We are now going to create three different tables in Excel, each one representing a different material.

The tables will need to be formatted in the following layout:

Figure 4. An Excel spreadsheet layout of a standard steel sheet metal gauge table.

Figure 5. An Excel spreadsheet layout of a galvanized steel sheet metal gauge table.

Figure 6. An Excel spreadsheet layout of an aluminum sheet metal gauge table.

In Figures 4, 5 and 6, we can see the appropriate Excel layout for a sheet metal gauge tablet utilized by the SOLIDWORKS software. Keep in mind that once you make one Excel spreadsheet, you can “save as” and change the values for the next material.

We will save all of these Excel spreadsheets into one folder. I will use a folder in my C drive.

Location of the sheet metal gauge tables in an Excel format.

Now that we have saved the Excel spreadsheets into one single folder, we need to point to this folder in the SOLIDWORKS software. We launch the SOLIDWORKS software, and choose OPTIONS>SYSTEM OPTIONS>FILE LOCATIONS. From the pull-down menu, we choose “Sheet Metal Gauge Tables” and then point to the appropriate folder.

Pointing SOLIDWORKS to the folder containing the sheet metal gauge tables.

Next we will utilize our sheet metal gauge tables in a new SOLIDWORKS sheet metal design.

Using Sheet Metal Gauge Tables in SOLIDWORKS

We have now created the sheet metal gauge tables in Excel in the appropriate format. We have saved the tables into a folder in Windows, and we have pointed SOLIDWORKS to this folder. We are now ready to use these sheet metal gauge tables. Our sheet metal design will use the following specifications: 10ga Aluminum U-Channel with the dimensions 1.5 x 6 x 10 inches long.

## Task prompt
Transcribe the sheet metal gauge table passage above word for word, everything from "The tables will" down to "aluminum sheet metal gauge table.".

## Data extracts
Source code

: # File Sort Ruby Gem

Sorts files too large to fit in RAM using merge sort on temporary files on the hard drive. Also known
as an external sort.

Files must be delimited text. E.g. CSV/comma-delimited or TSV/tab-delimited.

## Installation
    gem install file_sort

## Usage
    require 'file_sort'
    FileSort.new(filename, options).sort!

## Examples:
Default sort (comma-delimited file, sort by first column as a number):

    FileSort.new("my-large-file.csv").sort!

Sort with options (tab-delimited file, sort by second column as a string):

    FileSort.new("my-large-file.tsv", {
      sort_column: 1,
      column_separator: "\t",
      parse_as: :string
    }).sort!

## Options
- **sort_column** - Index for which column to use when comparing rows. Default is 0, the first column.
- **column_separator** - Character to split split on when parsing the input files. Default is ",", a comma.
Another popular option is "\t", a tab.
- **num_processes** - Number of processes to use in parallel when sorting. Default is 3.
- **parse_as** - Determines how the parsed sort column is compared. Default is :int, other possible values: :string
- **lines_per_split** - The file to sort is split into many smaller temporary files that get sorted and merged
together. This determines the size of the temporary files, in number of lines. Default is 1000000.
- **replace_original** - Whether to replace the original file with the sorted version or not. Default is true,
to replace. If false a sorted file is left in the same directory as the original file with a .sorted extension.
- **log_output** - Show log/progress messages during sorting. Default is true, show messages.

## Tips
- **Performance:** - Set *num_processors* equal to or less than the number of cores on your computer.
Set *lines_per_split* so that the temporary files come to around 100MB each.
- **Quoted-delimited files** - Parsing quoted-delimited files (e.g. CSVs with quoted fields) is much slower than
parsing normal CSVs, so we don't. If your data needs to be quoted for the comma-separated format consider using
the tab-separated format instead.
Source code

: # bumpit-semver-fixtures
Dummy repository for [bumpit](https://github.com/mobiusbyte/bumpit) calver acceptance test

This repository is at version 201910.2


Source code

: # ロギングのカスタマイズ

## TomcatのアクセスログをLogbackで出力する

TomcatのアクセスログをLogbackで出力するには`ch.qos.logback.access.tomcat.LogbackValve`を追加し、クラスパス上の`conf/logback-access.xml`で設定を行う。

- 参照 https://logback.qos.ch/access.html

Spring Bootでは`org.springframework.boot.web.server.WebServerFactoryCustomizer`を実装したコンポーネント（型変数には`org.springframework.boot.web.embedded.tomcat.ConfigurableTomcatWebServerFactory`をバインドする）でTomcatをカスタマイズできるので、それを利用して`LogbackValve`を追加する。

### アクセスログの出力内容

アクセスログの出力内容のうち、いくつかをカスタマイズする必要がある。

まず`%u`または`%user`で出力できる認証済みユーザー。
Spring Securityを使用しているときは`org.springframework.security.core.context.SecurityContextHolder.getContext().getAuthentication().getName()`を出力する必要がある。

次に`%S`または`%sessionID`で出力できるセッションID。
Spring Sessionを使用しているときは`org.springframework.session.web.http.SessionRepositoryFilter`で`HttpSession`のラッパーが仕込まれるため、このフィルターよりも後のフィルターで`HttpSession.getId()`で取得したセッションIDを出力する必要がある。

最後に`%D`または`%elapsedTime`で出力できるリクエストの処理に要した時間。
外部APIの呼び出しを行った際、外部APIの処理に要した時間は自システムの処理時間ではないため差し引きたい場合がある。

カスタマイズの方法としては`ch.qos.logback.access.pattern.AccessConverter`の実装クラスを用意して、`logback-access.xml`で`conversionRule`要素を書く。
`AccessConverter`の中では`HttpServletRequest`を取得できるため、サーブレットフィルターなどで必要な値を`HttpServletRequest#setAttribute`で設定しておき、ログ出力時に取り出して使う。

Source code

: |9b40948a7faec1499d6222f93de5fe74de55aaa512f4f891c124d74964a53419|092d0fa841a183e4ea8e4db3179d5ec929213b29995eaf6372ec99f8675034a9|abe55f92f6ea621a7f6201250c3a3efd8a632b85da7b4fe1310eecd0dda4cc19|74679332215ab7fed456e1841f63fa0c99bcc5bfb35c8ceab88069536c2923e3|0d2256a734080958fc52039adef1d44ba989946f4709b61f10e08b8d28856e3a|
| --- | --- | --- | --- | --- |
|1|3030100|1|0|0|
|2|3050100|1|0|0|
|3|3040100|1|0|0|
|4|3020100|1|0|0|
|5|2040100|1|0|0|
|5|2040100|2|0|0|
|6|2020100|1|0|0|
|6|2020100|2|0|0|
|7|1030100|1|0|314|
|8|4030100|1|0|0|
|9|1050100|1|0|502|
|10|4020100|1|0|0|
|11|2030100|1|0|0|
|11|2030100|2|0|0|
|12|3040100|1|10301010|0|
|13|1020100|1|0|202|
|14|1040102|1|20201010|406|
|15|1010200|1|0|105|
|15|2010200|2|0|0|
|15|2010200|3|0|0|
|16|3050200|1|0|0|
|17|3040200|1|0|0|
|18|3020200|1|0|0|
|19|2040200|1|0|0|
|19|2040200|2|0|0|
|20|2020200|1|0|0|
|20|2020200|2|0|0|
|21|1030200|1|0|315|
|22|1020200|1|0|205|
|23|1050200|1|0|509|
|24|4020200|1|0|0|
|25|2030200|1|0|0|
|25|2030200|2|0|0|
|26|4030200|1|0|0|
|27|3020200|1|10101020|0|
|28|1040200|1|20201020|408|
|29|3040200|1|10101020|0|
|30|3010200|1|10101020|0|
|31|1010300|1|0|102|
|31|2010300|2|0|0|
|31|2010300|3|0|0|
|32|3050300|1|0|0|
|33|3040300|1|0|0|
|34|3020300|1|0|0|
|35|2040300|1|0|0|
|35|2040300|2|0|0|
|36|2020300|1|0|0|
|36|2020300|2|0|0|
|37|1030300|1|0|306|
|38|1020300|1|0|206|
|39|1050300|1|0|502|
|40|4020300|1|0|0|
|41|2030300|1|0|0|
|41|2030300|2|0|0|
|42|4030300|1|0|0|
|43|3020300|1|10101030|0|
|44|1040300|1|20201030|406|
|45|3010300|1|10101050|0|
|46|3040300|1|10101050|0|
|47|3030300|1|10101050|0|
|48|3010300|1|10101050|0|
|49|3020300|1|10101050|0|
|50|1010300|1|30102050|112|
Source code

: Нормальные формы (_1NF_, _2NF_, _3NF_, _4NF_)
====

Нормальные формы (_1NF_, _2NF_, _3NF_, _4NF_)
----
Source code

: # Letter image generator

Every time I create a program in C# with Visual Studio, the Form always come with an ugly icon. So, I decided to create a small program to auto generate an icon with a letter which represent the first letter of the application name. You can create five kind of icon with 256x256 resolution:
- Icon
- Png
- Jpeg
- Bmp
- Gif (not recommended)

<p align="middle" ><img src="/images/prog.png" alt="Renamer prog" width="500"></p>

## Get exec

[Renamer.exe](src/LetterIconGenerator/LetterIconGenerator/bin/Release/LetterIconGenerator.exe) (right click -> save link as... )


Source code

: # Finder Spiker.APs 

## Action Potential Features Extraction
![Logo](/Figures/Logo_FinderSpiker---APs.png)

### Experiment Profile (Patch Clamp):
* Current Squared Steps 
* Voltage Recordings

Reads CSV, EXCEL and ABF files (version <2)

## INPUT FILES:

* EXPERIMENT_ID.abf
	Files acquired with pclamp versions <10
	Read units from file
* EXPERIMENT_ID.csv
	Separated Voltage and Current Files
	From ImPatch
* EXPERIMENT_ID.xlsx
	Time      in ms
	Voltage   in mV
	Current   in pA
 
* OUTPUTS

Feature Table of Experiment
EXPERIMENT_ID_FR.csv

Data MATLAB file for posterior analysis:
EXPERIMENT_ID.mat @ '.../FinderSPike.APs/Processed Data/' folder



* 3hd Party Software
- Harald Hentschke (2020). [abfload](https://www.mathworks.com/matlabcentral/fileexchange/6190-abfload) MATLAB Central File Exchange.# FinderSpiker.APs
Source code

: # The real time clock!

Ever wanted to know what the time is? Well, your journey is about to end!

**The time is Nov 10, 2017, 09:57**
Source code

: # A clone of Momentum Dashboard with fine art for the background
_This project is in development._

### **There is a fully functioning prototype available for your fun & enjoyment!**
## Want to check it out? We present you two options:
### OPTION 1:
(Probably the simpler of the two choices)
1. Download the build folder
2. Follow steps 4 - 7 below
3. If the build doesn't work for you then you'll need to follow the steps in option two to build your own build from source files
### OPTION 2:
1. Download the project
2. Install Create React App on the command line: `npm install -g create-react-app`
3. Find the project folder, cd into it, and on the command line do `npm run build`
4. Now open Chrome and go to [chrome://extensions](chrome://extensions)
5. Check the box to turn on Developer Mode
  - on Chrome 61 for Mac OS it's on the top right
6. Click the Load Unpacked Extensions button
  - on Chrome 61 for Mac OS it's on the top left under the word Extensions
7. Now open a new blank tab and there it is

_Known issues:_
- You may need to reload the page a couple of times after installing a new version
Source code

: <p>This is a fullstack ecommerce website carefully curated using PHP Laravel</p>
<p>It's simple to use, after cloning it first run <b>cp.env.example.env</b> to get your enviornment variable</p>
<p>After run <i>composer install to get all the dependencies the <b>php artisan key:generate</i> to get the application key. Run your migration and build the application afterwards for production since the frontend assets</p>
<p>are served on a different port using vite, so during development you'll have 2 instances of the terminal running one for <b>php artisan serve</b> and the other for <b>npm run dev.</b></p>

## Finished task
The tables will need to be formatted in the following layout:

Figure 4. An Excel spreadsheet layout of a standard steel sheet metal gauge table.

Figure 5. An Excel spreadsheet layout of a galvanized steel sheet metal gauge table.

Figure 6. An Excel spreadsheet layout of an aluminum sheet metal gauge table.